The combination did not meet the second co-primary endpoint. Absolute total symptom score improvement at week 24 was 9.9 points in the selinexor arm versus 10.9 points with ruxolitinib alone, a difference that was not statistically significant. Symptom burden reduction is an important patient-reported outcome in myelofibrosis, and the failure on this endpoint is likely to attract scrutiny from regulators and clinicians when weighing the overall benefit-risk profile of the combination.

Nevertheless, secondary and exploratory data added to the picture. An overall survival analysis, though described as immature, showed a hazard ratio of 0.43 for the combination, representing a greater than 50% reduction in the risk of death. Variant allele frequency reduction, a marker associated with disease modification, was observed in 32% of combination patients at week 24 versus 23.9% in the control arm. Post-hoc analysis from the Phase 3 study, alongside new data from the Phase 1 SENTRY cohort, suggested SVR35 may predict overall survival, a finding the company said could strengthen the clinical rationale for the spleen endpoint.

Claire Harrison, Professor of Myeloproliferative Neoplasms and Deputy Chief Medical Officer at Guy's and St. Thomas' NHS Foundation Trust, said the spleen reduction results were "rapid, deep and durable, and associated with potential overall survival benefit for the patients receiving the combination."

The safety profile was described as consistent with the established profiles of each individual agent, with no new signals identified.
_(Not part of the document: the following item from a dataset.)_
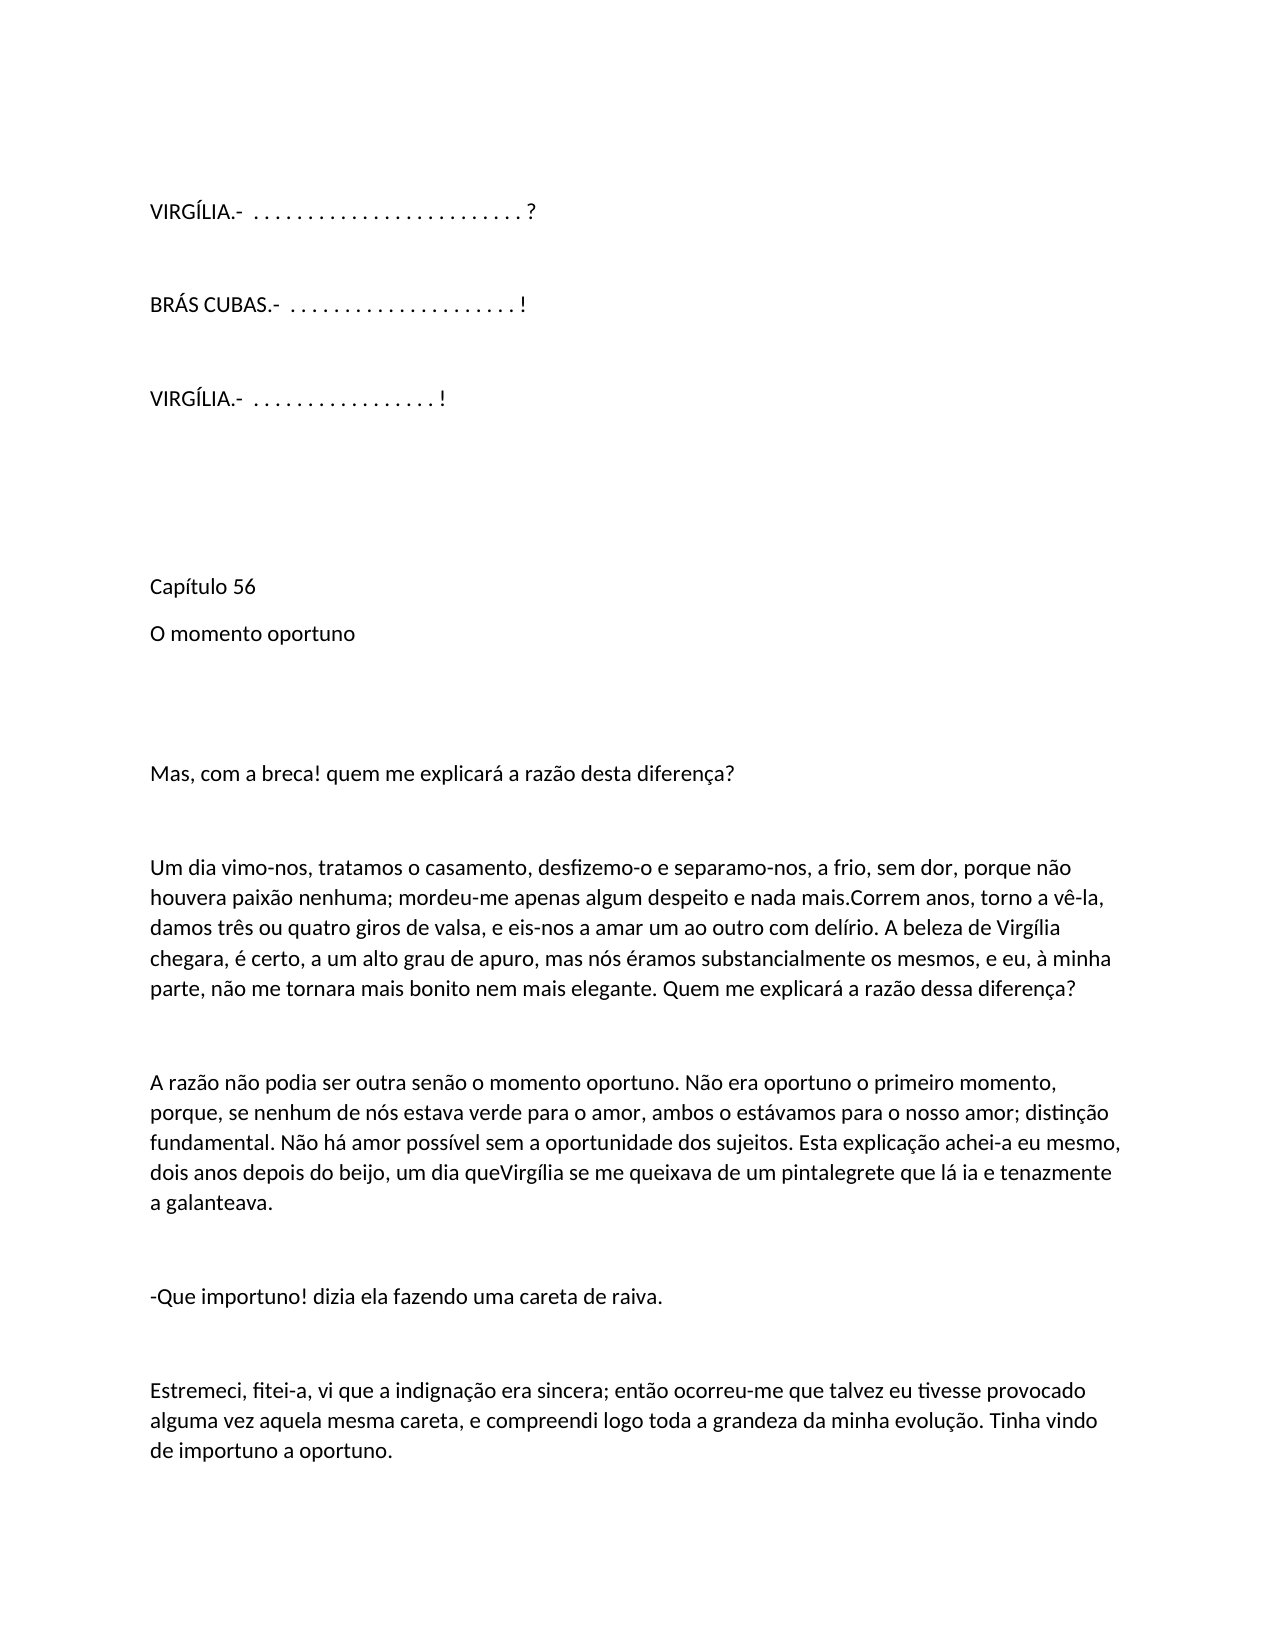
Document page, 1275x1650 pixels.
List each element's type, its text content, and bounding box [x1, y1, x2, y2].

Market context and regulatory path

Myelofibrosis is a rare myeloproliferative neoplasm with an incidence of roughly one to two cases per 100,000 people annually, and a median post-diagnosis survival of approximately six years. Ruxolitinib, a JAK1/2 inhibitor marketed by Novartis, has been the backbone of frontline treatment for more than a decade, but a meaningful proportion of patients progress or achieve inadequate spleen or symptom responses on monotherapy, creating space for add-on strategies.

The selinexor combination is one of several approaches competing in this space. Pacritinib and fedratinib are approved in ruxolitinib-ineligible or refractory patients, while a number of combination programmes pairing JAK inhibitors with agents targeting BET bromodomain, MDM2, or PI3K pathways are in clinical development. Selinexor's mechanism as a first-in-class oral XPO1 inhibitor gives it a differentiated pharmacological rationale, though the failure to improve symptom scores will need to be addressed in regulatory conversations.

Menarini holds ex-US commercialisation rights to selinexor, while Karyopharm Therapeutics, which conducted the SENTRY trial in collaboration with Menarini, retains US rights. The next steps for a regulatory submission in the myelofibrosis indication have not yet been disclosed, and analysts will focus on whether the OS signal matures sufficiently in updated data cuts to support a label claim.